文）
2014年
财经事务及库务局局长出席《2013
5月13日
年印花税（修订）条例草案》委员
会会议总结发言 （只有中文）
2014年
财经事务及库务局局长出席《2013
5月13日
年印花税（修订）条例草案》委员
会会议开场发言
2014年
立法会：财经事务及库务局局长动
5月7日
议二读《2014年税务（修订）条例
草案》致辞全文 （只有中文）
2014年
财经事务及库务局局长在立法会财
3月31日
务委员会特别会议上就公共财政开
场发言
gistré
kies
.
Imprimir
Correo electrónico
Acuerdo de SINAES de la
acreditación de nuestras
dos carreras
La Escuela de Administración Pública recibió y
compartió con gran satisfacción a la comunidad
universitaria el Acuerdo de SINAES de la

---

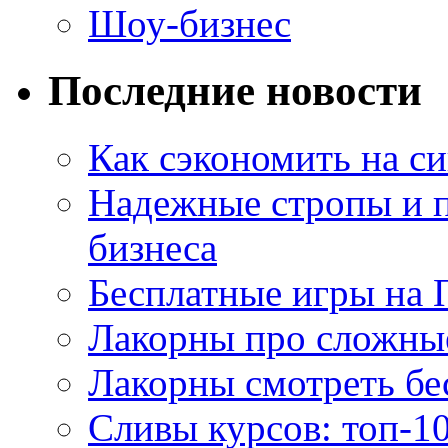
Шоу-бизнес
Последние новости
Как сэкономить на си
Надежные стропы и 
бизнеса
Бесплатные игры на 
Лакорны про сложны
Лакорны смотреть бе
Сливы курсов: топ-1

Work required → What is asked for is an exact copy of the lines above from the one containing "务委员会特别会议上就公共财政开" through the one containing "universitaria el Acuerdo de SINAES de la", and only those.

Solution to this exercise →
务委员会特别会议上就公共财政开
场发言
gistré
kies
.
Imprimir
Correo electrónico
Acuerdo de SINAES de la
acreditación de nuestras
dos carreras
La Escuela de Administración Pública recibió y
compartió con gran satisfacción a la comunidad
universitaria el Acuerdo de SINAES de la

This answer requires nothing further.